Both Fonarow and Ghandhi claim to have had experiences with students suffering from mental anguish.
Ghandhi’s student, with positive encouragement from Ghandhi, sought professional help.
In Fonarow’s case, a student was developing onset signs of what she perceived to be schizophrenia. ” I just saw very abhorrent behavior that I saw as being potentially dangerous and other students felt it as well.” said Fonarow.
The anthropology professor claims to have spoken with authorities who were unable to legally take any action. “There was nothing the institution could do for me,” said Fonarow, “we don’t have any way to stop someone [from carrying out violent acts] … all I could do is urge them.”
Fonarow claims that this signifies another folly of American culture. “We are a very litigious society,” said Fonarow, “our ideas of individual rights are always placed over the rights of the group as a whole.”
Perhaps the urging was sufficient as the Mace Fonarow bought was not required. In fact, many students suffering from emotional stress may only require a simple push in the right direction.
For a GCC student, that push would be directed to the Health Center where an on-site therapist is available and able to aid troubled students, a note of this fact is made on every syllabus that Ghandhi hands out to students.

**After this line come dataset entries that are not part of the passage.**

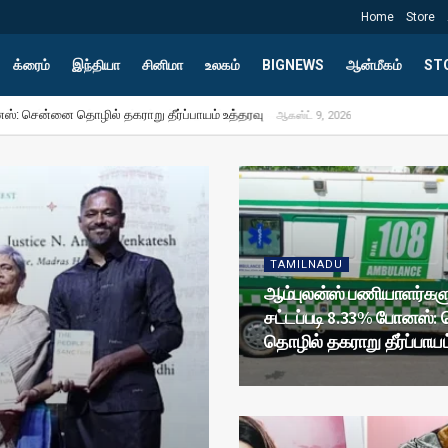
Home
Store
க்ரைம்
இந்தியா
சினிமா
உலகம்
BIGNEWS
ஆன்மீகம்
ST
il News
் கட்டாயம் பணியாற்ற வேண்டும்: உச்ச நீதிமன்றம்
ஆகஸ்ட் 9, 2026
TAMILNADU
ஆம்புலன்ஸ் பணியாளர்கள
சட்டப்படி 8.33% போனஸ்
தொழில் தகராறு தீர்ப்பாயம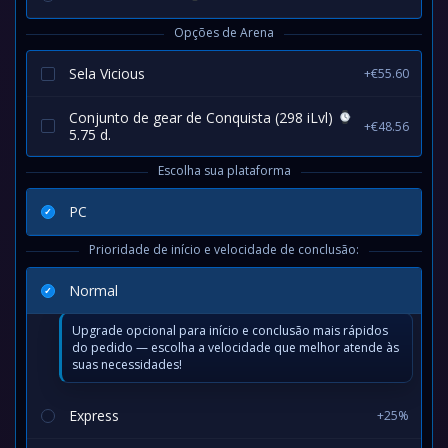
Opções de Arena
Sela Vicious
+€55.60
Conjunto de gear de Conquista (298 iLvl)
+€48.56
5.75 d.
Escolha sua plataforma
PC
Prioridade de início e velocidade de conclusão:
Normal
Upgrade opcional para início e conclusão mais rápidos
do pedido — escolha a velocidade que melhor atende às
suas necessidades!
Express
+25%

In fact, following in the fashion of her surname, Ghandhi belongs to the Ahimsa Center in the College of Letters, Arts and Social Sciences at California State Polytechnic University. The Ahimsa organization is dedicated to non-violence and the teachings of non-violent principles in family, personal, communal and national and international areas.
A main goal of the Ahisma Center is to bring a message of non-violence into mainstream education. The Center has designed courses for teachers of varying curricular levels, ranging from K-12 and even at the college and university level, to facilitate the teachings of Ahisma non-violence.

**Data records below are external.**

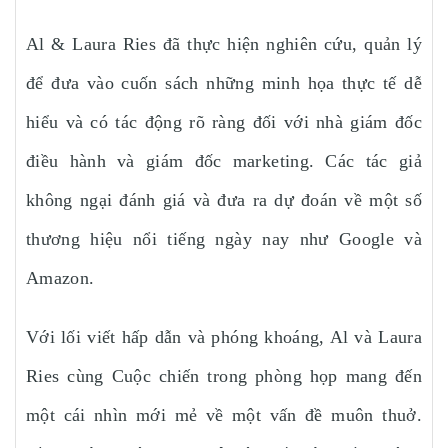
Al & Laura Ries đã thực hiện nghiên cứu, quản lý
để đưa vào cuốn sách những minh họa thực tế dễ
hiểu và có tác động rõ ràng đối với nhà giám đốc
điều hành và giám đốc marketing. Các tác giả
không ngại đánh giá và đưa ra dự đoán về một số
thương hiệu nổi tiếng ngày nay như Google và
Amazon.
Với lối viết hấp dẫn và phóng khoáng, Al và Laura
Ries cùng Cuộc chiến trong phòng họp mang đến
một cái nhìn mới mẻ về một vấn đề muôn thuở.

GCC students are privy to a nicely balanced campus geared towards understanding and forgiveness, yet firm, preventative measures.
When minor confrontations, such as fistfights or escalated arguments, occur, and are deemed isolated and mildly threatening, the GCC police are able to offer the involved individuals a less severe, and likely more therapeutic punishment than would city police.
Where city police would detain individuals and, depending on the situation, let them go or incarcerate them, involved students are taken to receive on-campus counseling.
This type of conflict resolution has had a tremendous efficacy in limiting violence from escalation and dispersing long, on-going rivalries on campus according to Chief Wagg.
GCC Police Chief, Steve Wagg considers GCC to be a relatively safe environment. “We’re lucky we reside in a bedroom community- it’s nice and quiet,” said Wagg.
Although Wagg might feel the campus is not at high risk, he is not willing to take chances.
As GCC officers possess the same authority as a municipal department and must comply with the same regulations. California State law mandates GCC officers to train with firearms four times a year, the GCC department trains monthly.
Not only that, but twice a year GCC officers engage in what Wagg refers to as “active shooter training.” This type of training is specifically oriented to the typical school-shooting scenario.
This type of preparedness on behalf of the GCC police department shows that despite the safe history of the city and campus, discretion is an invaluable asset.
“We have the advantage of having police officers right here so we can get to the scene of any type of violent act,” said Wagg, “probably within a minute and take appropriate action.”